Nestled in a natural basin surrounded by mountains on all sides and with Mount Fuji gracing its southern skyline, Kofu City in Yamanashi Prefecture is a hidden gem waiting to be discovered by travellers looking for a day trip or a short overnight escape from Tokyo. The city is easily accessible via the Asuza Limited Express Train from Shinjuku Station, which takes approximately 90 minutes. Alternatively, highway buses departing from Shinjuku Expressway Bus Terminal can get you to Kofu in just over two hours.
What to do at Kofu City
1. Visit landmarks related to Shingen Takeda, the warlord of Kofu
Takeda Shrine in Kofu. (Photo from: Kofu Tourism)
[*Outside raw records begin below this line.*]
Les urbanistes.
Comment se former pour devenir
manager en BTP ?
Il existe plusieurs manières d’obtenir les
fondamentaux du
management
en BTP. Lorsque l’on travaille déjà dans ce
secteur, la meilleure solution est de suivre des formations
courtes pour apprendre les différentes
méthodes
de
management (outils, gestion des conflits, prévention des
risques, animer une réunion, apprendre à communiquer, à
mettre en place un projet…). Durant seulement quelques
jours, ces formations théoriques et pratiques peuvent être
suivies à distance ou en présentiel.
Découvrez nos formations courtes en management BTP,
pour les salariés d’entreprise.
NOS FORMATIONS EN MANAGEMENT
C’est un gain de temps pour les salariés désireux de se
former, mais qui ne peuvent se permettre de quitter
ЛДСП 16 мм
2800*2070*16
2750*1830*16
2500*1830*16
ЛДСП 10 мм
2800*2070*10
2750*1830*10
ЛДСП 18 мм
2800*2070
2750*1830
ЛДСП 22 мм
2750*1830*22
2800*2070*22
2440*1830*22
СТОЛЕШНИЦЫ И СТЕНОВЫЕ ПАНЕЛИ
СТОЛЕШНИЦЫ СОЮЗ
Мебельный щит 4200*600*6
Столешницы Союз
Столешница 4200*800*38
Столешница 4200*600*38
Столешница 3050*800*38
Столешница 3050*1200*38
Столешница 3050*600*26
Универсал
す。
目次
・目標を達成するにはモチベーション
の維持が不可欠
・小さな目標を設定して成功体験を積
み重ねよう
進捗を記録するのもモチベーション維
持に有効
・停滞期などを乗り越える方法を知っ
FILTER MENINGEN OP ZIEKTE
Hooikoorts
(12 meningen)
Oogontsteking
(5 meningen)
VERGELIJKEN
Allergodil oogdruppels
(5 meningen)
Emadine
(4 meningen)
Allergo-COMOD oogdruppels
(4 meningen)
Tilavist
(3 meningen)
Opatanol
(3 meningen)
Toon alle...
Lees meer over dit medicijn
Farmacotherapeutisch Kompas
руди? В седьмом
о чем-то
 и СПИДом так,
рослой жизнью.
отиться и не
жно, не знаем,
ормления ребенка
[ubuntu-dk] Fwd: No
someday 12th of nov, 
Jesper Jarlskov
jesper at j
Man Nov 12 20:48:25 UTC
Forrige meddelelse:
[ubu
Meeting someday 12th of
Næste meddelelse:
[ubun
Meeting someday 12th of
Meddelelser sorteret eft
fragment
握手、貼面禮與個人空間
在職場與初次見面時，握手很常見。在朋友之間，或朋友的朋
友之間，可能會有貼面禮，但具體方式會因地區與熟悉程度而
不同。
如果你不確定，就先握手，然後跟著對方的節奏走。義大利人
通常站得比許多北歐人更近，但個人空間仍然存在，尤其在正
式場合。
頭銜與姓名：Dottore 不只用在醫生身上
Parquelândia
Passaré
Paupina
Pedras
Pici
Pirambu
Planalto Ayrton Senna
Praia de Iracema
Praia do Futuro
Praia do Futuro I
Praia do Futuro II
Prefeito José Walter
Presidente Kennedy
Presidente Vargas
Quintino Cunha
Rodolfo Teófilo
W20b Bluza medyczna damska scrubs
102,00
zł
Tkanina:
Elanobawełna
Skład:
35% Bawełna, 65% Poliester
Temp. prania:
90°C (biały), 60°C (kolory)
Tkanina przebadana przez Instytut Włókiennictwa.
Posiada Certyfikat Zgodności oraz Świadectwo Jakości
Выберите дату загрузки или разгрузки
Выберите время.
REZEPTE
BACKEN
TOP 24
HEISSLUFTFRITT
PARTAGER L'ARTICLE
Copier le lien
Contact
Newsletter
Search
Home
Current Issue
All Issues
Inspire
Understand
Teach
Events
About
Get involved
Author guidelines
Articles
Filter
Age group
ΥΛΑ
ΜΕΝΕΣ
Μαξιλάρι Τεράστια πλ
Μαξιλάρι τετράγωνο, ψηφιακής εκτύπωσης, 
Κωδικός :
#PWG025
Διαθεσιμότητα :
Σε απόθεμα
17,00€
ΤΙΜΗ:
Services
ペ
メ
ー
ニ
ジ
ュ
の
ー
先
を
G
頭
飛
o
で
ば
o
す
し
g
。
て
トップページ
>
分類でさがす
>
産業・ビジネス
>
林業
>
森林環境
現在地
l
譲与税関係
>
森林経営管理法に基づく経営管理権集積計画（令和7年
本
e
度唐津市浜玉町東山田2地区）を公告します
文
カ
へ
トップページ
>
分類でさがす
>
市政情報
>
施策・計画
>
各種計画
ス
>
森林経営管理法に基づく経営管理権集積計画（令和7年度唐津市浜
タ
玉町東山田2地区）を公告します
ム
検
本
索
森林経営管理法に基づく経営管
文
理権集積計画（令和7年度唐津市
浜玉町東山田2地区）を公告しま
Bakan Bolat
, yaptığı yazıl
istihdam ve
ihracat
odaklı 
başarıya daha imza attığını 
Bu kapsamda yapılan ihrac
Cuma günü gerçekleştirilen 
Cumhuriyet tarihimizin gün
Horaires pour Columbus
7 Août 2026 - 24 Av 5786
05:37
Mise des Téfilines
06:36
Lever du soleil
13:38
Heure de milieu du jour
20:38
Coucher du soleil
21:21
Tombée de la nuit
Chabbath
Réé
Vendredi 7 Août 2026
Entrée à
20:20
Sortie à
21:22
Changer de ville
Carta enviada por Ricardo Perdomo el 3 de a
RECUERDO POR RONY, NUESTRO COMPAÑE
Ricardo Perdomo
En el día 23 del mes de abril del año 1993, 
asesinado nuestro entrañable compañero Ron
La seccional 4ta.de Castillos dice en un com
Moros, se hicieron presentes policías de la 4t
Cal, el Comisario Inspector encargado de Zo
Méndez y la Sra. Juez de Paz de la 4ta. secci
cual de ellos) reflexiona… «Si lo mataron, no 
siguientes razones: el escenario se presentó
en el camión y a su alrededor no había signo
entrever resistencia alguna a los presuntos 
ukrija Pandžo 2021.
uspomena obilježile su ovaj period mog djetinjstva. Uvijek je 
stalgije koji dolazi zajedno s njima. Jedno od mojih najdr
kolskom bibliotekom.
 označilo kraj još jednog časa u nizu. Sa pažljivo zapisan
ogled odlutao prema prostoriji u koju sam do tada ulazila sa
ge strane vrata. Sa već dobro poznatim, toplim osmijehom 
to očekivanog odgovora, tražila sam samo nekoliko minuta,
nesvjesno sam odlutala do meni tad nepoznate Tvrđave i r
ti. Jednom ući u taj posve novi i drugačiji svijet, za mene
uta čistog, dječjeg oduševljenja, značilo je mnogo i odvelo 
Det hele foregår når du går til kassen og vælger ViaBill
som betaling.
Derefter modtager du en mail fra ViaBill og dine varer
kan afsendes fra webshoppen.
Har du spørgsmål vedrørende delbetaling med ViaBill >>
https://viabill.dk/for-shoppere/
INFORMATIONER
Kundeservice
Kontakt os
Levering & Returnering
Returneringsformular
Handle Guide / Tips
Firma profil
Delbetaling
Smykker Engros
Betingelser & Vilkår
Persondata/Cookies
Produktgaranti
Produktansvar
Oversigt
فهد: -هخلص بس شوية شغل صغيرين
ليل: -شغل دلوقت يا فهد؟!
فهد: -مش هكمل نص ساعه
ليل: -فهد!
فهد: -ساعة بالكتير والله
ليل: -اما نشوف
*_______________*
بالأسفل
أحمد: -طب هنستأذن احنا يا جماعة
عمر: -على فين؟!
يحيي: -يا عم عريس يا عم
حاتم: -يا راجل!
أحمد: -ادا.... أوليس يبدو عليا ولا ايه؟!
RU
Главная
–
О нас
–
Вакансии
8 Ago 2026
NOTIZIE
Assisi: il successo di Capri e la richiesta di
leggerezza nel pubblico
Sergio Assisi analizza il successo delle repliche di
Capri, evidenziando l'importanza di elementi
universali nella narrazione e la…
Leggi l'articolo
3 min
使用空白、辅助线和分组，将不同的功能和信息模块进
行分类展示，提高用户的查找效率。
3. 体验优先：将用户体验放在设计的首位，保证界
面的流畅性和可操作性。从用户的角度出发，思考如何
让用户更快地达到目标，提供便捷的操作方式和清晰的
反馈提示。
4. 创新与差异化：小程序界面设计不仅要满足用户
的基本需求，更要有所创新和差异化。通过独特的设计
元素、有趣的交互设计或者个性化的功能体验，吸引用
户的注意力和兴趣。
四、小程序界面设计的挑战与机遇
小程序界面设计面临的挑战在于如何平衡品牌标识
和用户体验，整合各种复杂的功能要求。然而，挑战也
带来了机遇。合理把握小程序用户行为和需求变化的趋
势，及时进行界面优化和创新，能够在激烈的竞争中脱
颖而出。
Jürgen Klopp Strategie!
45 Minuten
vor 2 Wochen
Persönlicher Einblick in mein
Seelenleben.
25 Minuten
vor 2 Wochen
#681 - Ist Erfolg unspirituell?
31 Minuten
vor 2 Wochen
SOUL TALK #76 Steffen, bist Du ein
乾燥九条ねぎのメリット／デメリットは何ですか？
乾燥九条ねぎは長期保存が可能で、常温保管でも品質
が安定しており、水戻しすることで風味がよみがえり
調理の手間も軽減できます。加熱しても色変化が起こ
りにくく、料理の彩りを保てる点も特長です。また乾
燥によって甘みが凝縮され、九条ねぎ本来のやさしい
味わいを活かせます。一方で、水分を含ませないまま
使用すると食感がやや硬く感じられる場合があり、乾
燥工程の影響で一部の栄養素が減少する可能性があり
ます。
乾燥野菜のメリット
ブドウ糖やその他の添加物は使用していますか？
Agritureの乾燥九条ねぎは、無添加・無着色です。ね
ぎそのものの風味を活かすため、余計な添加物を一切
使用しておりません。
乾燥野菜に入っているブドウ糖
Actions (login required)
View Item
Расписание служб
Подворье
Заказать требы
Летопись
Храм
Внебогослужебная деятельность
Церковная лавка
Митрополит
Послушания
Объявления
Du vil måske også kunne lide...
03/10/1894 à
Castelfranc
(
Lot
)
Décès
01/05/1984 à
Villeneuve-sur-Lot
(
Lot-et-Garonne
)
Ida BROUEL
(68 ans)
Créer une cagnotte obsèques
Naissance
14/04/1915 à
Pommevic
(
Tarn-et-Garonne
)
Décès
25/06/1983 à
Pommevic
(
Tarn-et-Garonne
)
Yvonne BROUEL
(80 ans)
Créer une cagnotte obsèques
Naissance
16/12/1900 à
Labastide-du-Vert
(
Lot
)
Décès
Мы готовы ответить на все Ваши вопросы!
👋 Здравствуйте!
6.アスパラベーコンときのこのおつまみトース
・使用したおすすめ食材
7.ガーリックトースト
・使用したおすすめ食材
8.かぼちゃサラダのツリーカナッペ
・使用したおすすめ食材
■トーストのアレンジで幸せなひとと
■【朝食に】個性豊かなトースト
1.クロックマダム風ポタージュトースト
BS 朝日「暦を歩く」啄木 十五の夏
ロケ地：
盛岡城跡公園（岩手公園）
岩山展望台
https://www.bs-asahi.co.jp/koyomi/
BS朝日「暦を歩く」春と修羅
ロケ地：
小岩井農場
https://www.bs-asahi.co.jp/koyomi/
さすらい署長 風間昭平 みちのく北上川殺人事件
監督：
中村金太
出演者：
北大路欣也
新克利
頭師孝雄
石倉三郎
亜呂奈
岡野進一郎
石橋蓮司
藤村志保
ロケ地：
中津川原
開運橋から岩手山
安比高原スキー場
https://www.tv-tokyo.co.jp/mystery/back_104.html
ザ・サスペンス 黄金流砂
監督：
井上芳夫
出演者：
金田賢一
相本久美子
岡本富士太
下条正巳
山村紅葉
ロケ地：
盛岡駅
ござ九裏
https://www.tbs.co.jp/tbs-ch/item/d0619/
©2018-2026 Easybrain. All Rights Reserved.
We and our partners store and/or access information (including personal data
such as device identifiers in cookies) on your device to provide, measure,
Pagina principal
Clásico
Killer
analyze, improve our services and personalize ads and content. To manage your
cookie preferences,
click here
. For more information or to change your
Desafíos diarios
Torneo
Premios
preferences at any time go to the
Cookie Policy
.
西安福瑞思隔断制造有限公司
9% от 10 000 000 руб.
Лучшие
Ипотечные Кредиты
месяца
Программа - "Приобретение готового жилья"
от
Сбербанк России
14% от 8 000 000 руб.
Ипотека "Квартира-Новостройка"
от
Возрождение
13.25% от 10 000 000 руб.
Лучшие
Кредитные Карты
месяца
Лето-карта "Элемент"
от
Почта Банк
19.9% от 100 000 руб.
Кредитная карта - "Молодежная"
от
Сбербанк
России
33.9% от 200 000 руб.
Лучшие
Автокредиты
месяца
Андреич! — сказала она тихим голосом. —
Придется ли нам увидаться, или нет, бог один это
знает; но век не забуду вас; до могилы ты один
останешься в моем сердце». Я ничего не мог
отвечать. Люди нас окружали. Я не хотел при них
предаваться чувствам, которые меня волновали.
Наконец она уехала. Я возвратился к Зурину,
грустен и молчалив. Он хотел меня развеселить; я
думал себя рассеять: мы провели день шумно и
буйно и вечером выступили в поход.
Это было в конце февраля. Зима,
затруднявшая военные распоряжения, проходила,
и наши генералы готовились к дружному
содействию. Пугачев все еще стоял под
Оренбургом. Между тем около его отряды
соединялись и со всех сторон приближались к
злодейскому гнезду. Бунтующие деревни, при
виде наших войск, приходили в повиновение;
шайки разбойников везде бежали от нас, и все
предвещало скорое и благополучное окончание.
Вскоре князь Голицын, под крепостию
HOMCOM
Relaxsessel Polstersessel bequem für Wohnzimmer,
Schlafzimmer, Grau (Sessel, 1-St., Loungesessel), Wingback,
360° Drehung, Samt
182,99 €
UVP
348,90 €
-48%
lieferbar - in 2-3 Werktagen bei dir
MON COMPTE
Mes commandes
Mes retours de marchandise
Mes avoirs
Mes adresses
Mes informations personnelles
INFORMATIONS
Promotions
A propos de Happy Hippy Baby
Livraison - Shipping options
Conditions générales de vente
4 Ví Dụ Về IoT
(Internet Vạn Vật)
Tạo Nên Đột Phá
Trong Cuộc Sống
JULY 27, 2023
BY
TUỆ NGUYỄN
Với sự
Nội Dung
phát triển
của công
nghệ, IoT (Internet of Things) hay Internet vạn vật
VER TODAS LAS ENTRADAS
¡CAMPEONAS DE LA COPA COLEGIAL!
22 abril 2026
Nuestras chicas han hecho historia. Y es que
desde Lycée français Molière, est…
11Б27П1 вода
Kofu City is deeply intertwined with the legacy of Takeda Shingen, a legendary warlord who played a pivotal role in the period of Warring States in the 16th century. Hence, the city features historical landmarks related to him — the Takeda Shrine is situated on the site of the Tsutsujigasaki fortified residence, where the Takeda clan held sway during the Warring States period. The recently opened Shingen Museum is close to the shrine, offering insights into the clan's history. A short walk away lies Takeda Shingen’s grave, which is shrouded in secrecy as per his will. Additionally, a statue of Nobutora Takeda, Shingen's father and the city's founder, graces the north exit of Kofu station.
The city is home to the Shingen-Ko Festival. This annual celebration usually happens in October, honouring Takeda Shingen, who coincidentally also holds the record for the world’s largest gathering of samurai. The festival's centrepiece is the "Koshu Battalion Deployment," a mesmerising reenactment of warriors marching to the battlefield of Kawanakajima, where Takeda Shingen clashed with his rival, Uesugi Kenshin. Over 1,000 participants don samurai attire, transforming Kofu into a living picture scroll of the Warring States era. The parade starts from Maizuru Castle Park and proceeds to the castle park’s South Square, allowing visitors to witness this captivating historical reenactment.
These landmarks and commemorative festivals are enduring connections to the city's rich historical heritage, bearing the influence of Takeda Shingen and his clan.
2. Have a drink (or two) at the city's many wineries
Kofu's connection to winemaking dates back 140 years, when techniques from France were embraced, and the region's 90 wineries produce Koshu wine, renowned for complementing Japanese cuisine. Sadoya Winery, founded in 1917, stands as one of the city's oldest wineries and reflects a Southern France-inspired ambience — the winery cultivates grape varieties like Semillon and Cabernet Sauvignon, akin to Bordeaux's traditions and offers wines such as ‘Château Brillant’ and ‘Kofu Sparkling’. Visitors can embark on tours and tastings in Japanese and dine at ‘Real D’Or’, a French-inspired restaurant on the estate.
Just a 3-minute walk from Sadoya Winery is Koshu Yumekoji, which features a diverse selection of stores that showcase locally sourced products, including a wide range of regional wines and traditional handicrafts. The site also boasts several eateries and cafes where guests can savour the flavours of the area's cuisine and indulge in regional desserts.